As I finished drafting this commentary, I noticed footnote d, which acknowledges tension between Aim Two and Aim 12. That footnote d exists is further evidence of the authors’ commitment to plain dealing with the reader. It also gestures at a deeper fracturing in the process that was already troubling me, with implications for many of the resulting domains and aims. If I have interpreted correctly, participants divided along a central fissure in empirical bioethics [8,9,10]. Some assumed that the descriptive and the normative were separable and so required active integration; others thought they were inevitably entangled. I am in the latter camp, and so see through that lens, perhaps reflecting long empirical experience with the complexity and always-morally-charged nature of everyday sense-making [11].

This tension is in part a problem of circularity. Prior to deliberation participants were asked to accept a conception of empirical bioethics as ‘integrated’, which seems to smuggle in the assumption of separability. This assumption seems to dominate in Aim Two, which formalises strong limitations on empirical bioethics (albeit with low agreement): only deductively-designed research that adjudicates between two courses of action or two versions of a concept should count; research on ‘the form and nature of how ethical issues arise in practical situations’ [1] is explicitly excluded. This, it seems to me, slices off much useful work from Australia, the UK and elsewhere that explains the moral reasoning and practices of lay people and professionals.

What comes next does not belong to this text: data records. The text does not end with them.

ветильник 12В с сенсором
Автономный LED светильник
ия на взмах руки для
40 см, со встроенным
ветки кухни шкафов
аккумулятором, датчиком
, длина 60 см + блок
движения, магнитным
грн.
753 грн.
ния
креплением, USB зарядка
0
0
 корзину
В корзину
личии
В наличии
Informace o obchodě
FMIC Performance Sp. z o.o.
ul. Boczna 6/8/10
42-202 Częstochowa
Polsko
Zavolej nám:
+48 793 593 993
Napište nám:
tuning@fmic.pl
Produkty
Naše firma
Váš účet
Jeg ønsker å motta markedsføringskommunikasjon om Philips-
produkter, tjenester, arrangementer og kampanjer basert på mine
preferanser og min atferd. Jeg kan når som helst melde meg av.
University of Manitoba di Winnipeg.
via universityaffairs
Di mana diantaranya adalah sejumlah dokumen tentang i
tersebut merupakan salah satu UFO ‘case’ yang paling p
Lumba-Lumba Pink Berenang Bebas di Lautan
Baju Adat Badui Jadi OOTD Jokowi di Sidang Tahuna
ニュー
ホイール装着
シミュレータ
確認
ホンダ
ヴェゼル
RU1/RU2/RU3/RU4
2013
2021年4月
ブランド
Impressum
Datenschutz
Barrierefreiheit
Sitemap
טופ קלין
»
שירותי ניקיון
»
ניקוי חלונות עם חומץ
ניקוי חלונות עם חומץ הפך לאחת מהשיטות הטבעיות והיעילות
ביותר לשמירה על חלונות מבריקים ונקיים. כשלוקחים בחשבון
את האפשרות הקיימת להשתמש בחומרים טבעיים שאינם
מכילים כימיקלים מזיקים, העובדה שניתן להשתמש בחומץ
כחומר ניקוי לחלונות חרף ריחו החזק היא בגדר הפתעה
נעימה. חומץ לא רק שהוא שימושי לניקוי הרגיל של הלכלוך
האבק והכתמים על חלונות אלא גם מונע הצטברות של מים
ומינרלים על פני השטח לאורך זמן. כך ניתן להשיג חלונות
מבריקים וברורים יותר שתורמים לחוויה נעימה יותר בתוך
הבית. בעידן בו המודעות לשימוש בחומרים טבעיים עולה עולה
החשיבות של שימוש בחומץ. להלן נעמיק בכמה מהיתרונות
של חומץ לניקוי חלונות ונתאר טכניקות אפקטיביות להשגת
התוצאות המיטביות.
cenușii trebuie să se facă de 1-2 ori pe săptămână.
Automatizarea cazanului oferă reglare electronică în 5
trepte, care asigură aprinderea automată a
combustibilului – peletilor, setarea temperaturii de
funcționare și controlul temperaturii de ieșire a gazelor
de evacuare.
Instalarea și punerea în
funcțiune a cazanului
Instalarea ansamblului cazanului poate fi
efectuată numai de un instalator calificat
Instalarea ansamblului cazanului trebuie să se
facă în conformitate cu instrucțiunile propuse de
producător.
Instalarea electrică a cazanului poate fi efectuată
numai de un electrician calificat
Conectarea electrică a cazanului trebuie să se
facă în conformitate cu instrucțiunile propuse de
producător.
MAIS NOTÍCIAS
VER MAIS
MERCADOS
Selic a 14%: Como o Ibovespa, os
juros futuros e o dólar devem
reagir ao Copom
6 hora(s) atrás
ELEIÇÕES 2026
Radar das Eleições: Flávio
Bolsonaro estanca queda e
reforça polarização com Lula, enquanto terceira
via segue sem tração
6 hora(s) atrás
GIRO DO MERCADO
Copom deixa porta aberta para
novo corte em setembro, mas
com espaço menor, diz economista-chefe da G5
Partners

As the process developed however (and again, if my interpretation is correct), there seems to have been an uprising. At Aim Six, despite 100% agreement about explaining methods for integration, someone has inserted a caveat that a meta-ethical/epistemological position could be set out that ‘either makes integration unnecessary or provides an alternative account of the relationship between facts and values’ [1]. At Aim 12 [1], after long debate and despite strong disagreement, it was admitted that developing ‘new insights that could broaden one’s moral horizon’, or explanations of ‘relevant aspects of the problem’ should count as ‘normative analysis’ [1].

It’s important that we notice this tension. It suggests we should not take the agreement scores in this paper as prescriptions regarding how we should do empirical bioethics. Perhaps instead, we could read this as a meticulous record of ongoing disagreements over empirical bioethics, explained in part by the positioning of participants.

Conclusions

If this reading is accepted, what should be done with the resulting document? The authors themselves claim that the standards are largely ‘formal rather than contentful’ [1], so do not stipulate how researchers should act (implying, I think, that they can be applied without doing too much damage). But if formal standards smuggle in contentful assumptions about what constitutes empirical bioethics, or mask real disagreement, this distinction may not stand.

The authors acknowledge that the results cannot be a universal or binding statement, only a movement “towards a consensus” [1]. Inevitably, we cannot know how generalisable or replicable this process is without running similar processes in other contexts (replicability is, somewhat ironically, an empirical question). Perhaps, as has been the case in qualitative inquiry, empirical bioethics needs to go through a period of debating its own diversity (which these authors understand better than most [12]) so as to understand what different approaches can contribute to the whole. Qualitative inquiry has survived and thrived as a diverse set of complementary practices for many decades, despite periodic attempts at restriction. Empirical bioethics may follow a similar path. In the meantime, based on the history of methodological standards elsewhere, it seems wise to treat such exercises as the continuation of a conversation, rather than as a tool to separate the methodological sheep from the metaphorical goats.